Data extract:
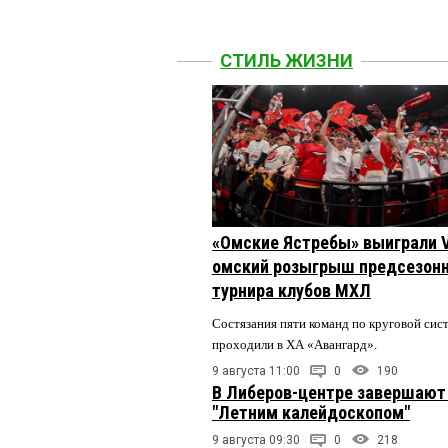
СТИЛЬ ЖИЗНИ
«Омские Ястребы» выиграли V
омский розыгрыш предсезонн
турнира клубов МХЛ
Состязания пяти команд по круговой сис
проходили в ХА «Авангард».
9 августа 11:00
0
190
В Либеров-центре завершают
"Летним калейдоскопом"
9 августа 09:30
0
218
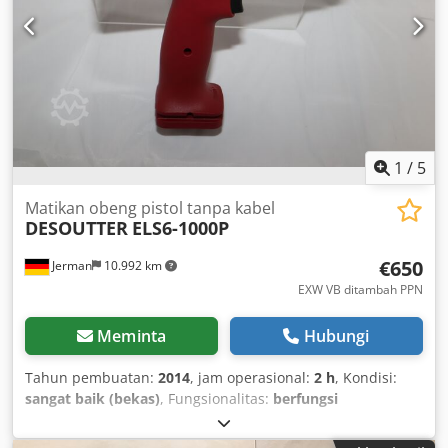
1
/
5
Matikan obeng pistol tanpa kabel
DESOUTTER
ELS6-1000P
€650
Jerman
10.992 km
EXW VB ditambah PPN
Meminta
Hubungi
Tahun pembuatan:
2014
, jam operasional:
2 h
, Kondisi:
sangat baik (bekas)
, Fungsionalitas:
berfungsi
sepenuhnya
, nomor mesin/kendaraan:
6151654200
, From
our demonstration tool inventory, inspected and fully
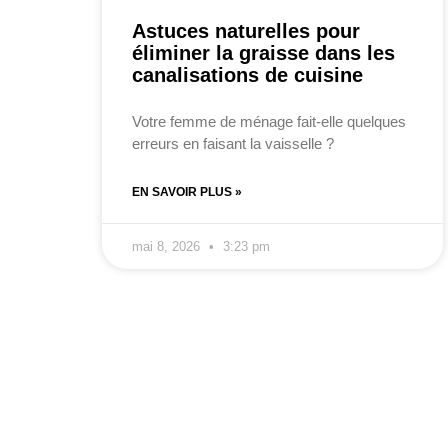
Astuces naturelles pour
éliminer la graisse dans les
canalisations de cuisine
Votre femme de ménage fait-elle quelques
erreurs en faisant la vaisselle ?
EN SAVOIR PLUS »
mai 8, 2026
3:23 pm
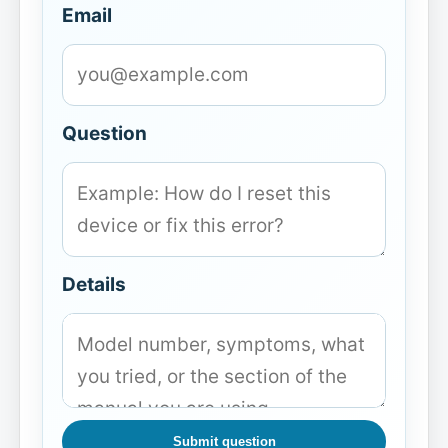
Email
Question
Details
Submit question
==
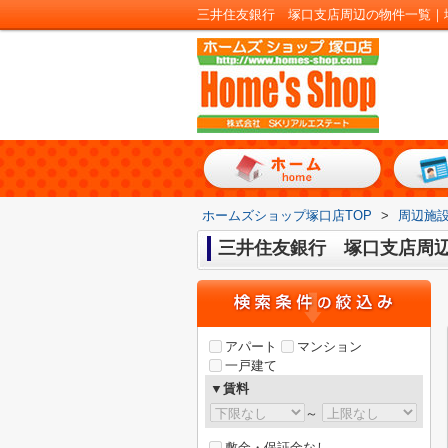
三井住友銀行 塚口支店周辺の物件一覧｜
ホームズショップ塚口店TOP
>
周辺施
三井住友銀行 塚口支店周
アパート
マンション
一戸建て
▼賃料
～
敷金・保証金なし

What to produce: Print nothing except the lines above from the one containing "mai 8, 2026" down to the one containing "Submit question", both included, exactly as written and free of pictures.

Answer area:
mai 8, 2026
3:23 pm
Email
Question
Details
Submit question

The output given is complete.